Buzz over Rajnath Singh as likely BJP chief

Party insiders claim that Rajnath Singh is emerging as a consensus choice to restore internal stability.

New Delhi: Senior BJP leaders have indicated that Defence Minister Rajnath Singh, one of Prime Minister Narendra Modi’s most trusted colleagues, could be brought back as the party’s national president.

Party insiders stated that internal conversations on this subject have advanced in recent weeks, with Singh emerging as a consensus choice — respected by Modi, trusted by the RSS, liked by senior leaders across factions, and non-threatening to any emerging power centres.

A Thakur by caste, Singh previously served as BJP president during 2005- 2009 and again from 2013 until early 2014. In his second term, he formally proposed Narendra Modi’s name as Chairman of the BJP Election Campaign Committee (in effect, the party’s prime ministerial candidate) in June 2013 in Goa.

That announcement, made amid deep internal divisions, is now widely acknowledged as a turning point in the BJP’s national rise. Leaders such as L.K. Advani and Murli Manohar Joshi had opposed the move, but Singh pushed it through after sustained backchannel coordination with the RSS.

The party is now in a different phase, but similar dynamics are at play. With the BJP entering a coalition government under NDA 3.0, there is an organisational imperative to stabilise and recenter. According to BJP sources, Singh is being seen as a transitional figure who can manage the party structure without triggering new factional churn.

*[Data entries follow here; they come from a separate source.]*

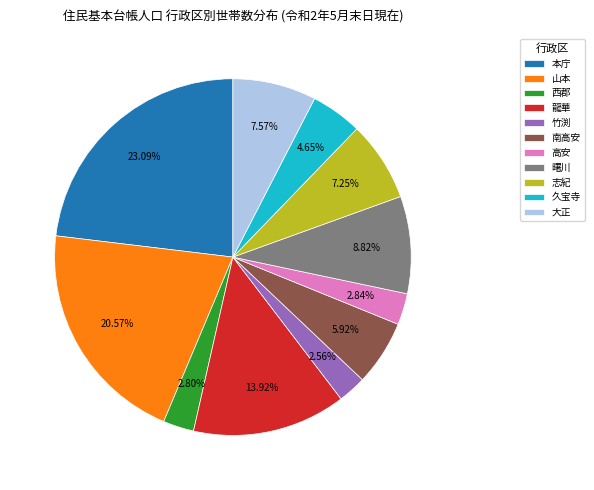

How many slices are in this pie chart?

11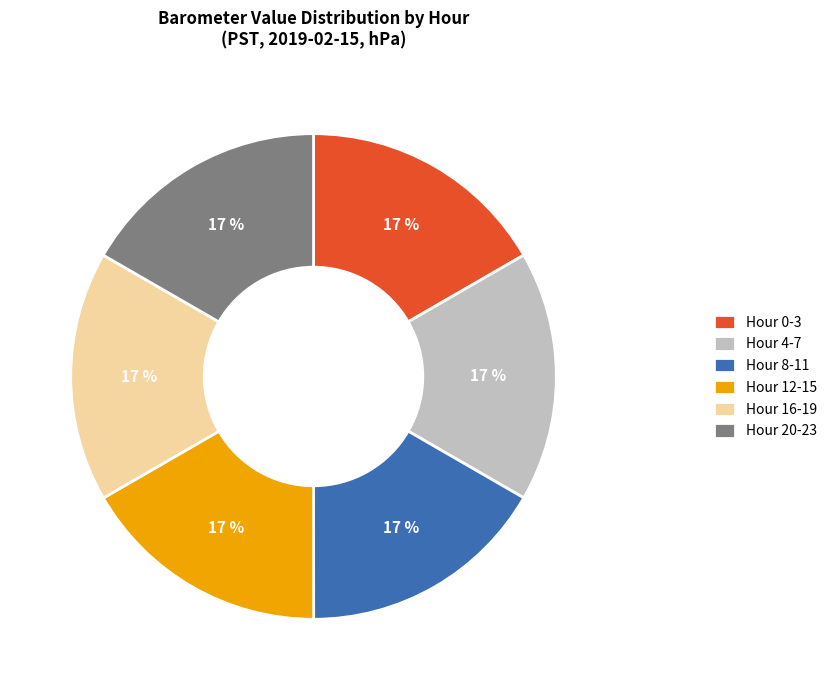

What is the ratio of the value at Hour 12-15 to the value at Hour 20-23?

1.0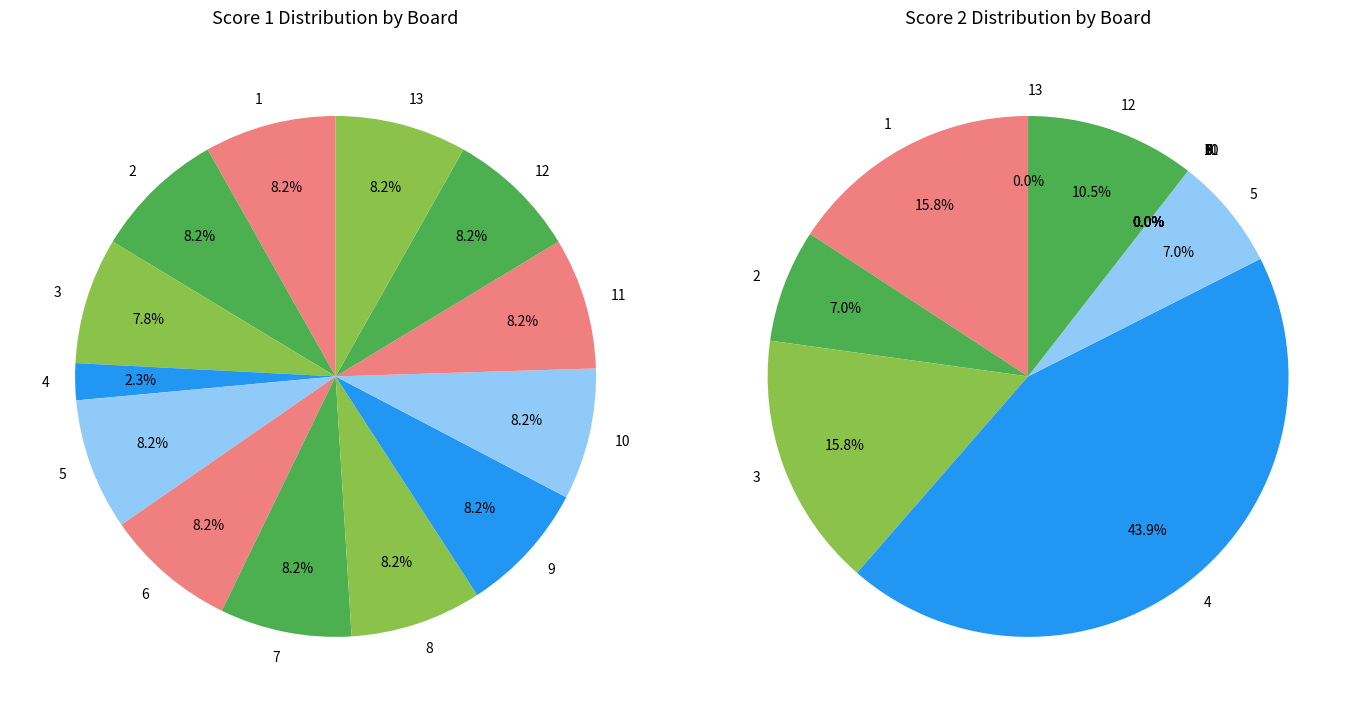

Is it true that 11 is 1% of the pie?

False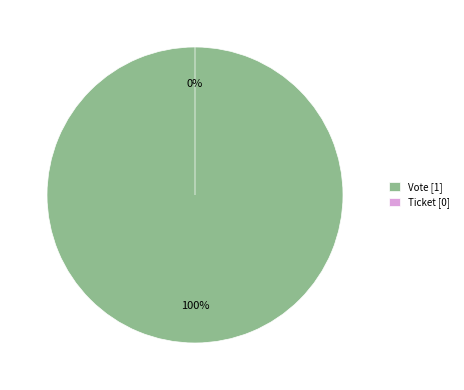

How much of the chart is everything except Ticket?

100.0%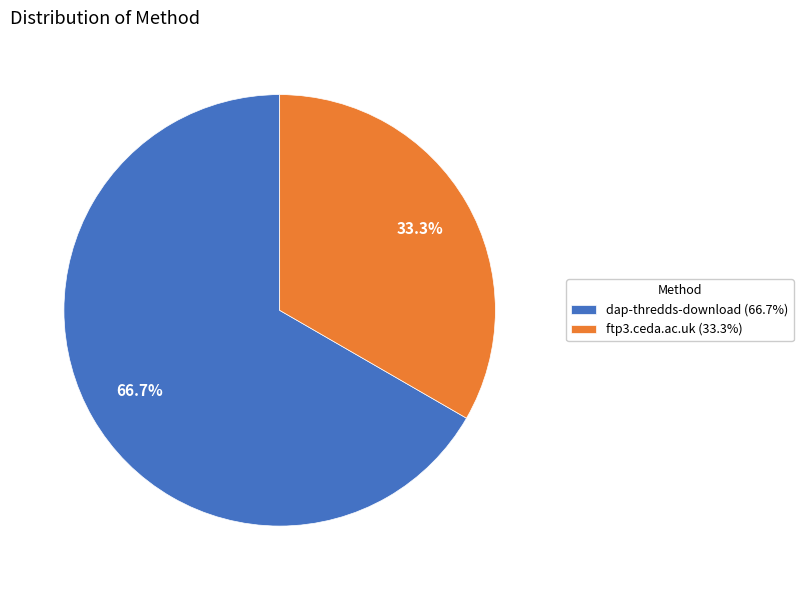

Count the number of slices in the pie.

2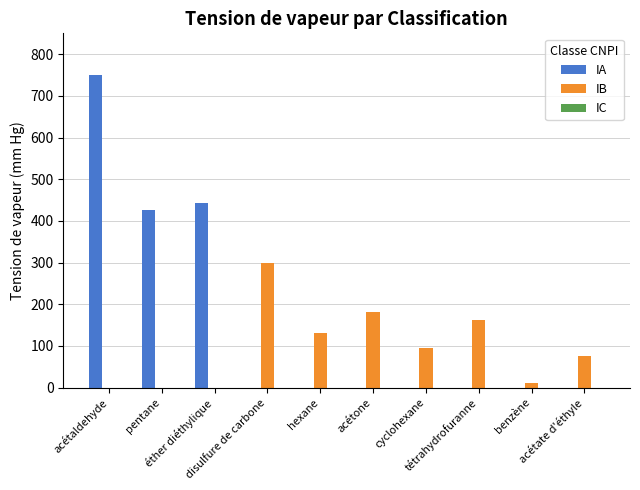

What is the greatest value displayed?

750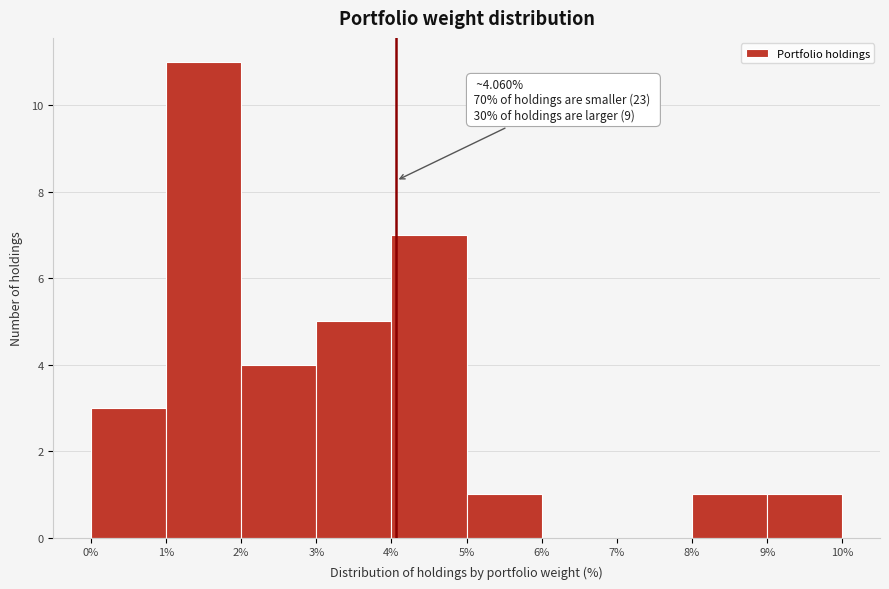

Over which range of the x-axis is the bar tallest?

1% to 2%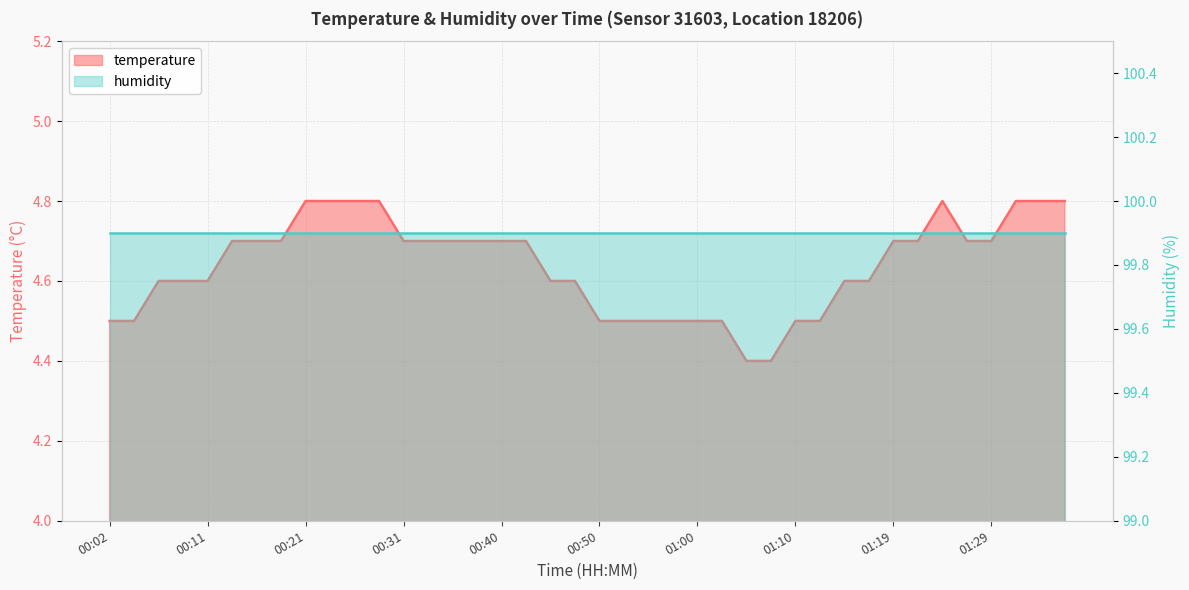

What is the label of the 36th point from the left?

01:27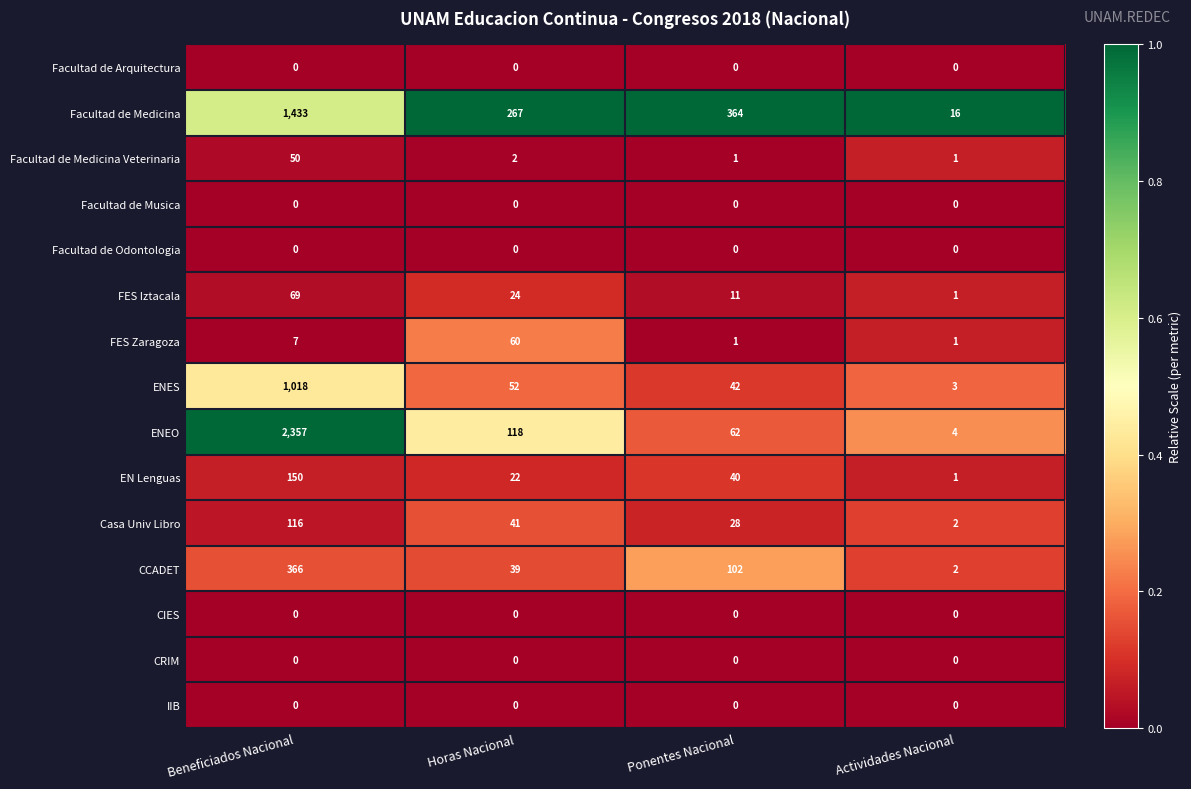

What is the total value across all series at Ponentes Nacional?

651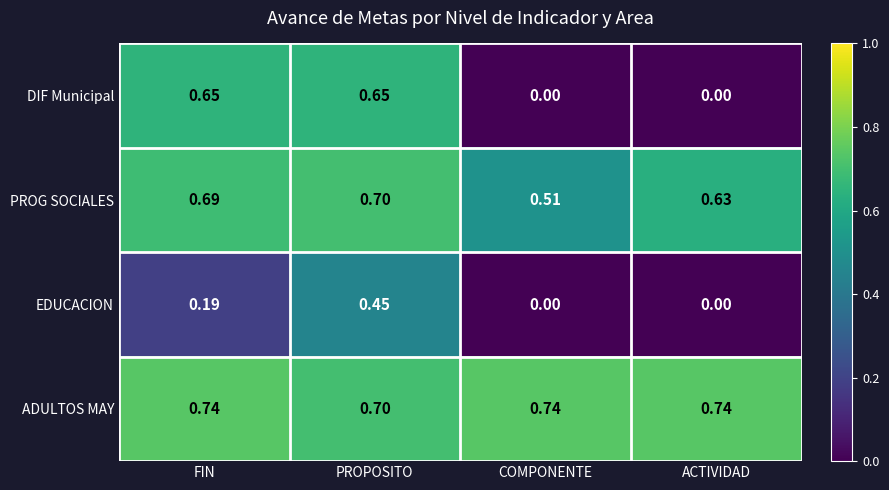

List the series in order of their overall mean, highest first.

ADULTOS MAY, PROG SOCIALES, DIF Municipal, EDUCACION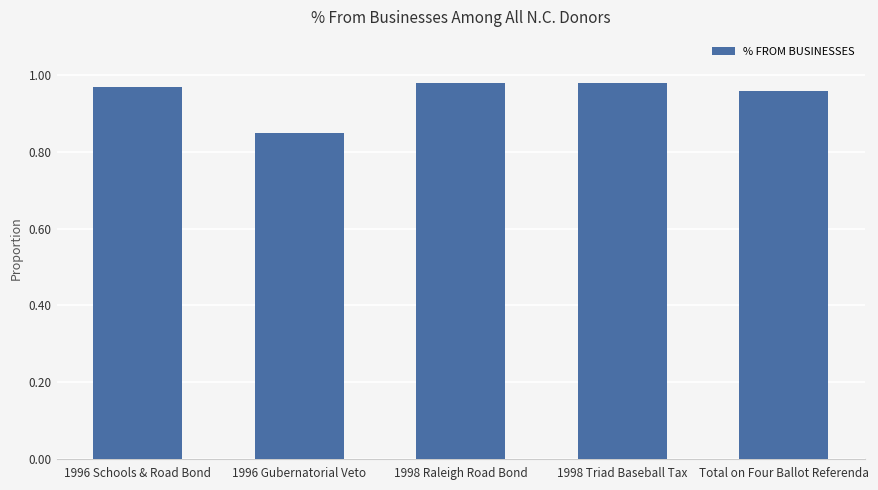

Are the bars grouped side by side (vs. stacked)?

No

‘There is no resistance to Rajnath’s name. He is not looking for a post, which is exactly why everyone is comfortable with him,’ a party insider said, while stating that no final confirmation has been arrived at yet — indicating there are other names in contention, as has been widely reported in the media over the past few years.

With the BJP’s sustained outreach to non-forward castes in recent years, Singh’s appointment would serve as a reassuring signal to the forward caste community, which has repeatedly expressed discontent over being sidelined in the party’s broader strategy.

If Singh moves to the position of party president, this would also lead to a significant Cabinet reshuffle, as has been indicated by this newspaper earlier.

Singh, now 74, remains under the Sangh’s informal retirement threshold of 75. His ability to work with all factions — including the Modi-Shah core team, the Yogi Adityanath camp, and residual senior leaders — is a key asset. His current role as Defence Minister in the NDA 3.0 Cabinet, along with earlier stints as UP Chief Minister and Union Agriculture and Home Minister, add to his institutional profile.

BJP insiders also point to his comfort level with allies — particularly Nitish Kumar’s JD(U), Chirag Paswan’s LJP, TDP’s Chandrababu Naidu, and Eknath Shinde’s Shiv Sena — as a stabilising factor at a time when NDA cohesion is under strain.

He is also known as someone who maintains cordial and warm relations with leaders in the opposition — a trait not many in the current BJP leadership can claim.

The incumbent, J.P. Nadda, has been leading the party for more than five years.

If chosen, Singh’s return would mark a rare third stint as BJP national president and would signal a deliberate return to organisational discipline, Sangh coordination, and internal stability — three themes the party is prioritising as it enters a more competitive political cycle.

An active participant in Sangh activities from a young age, he later became involved with the Akhil Bharatiya Vidyarthi Parishad (ABVP), the RSS’s student wing, during his college years. Singh’s rise in public life — from a physics lecturer to an organiser in the Bharatiya Jana Sangh and then a senior BJP leader — was shaped by sustained ideological training and support from the RSS.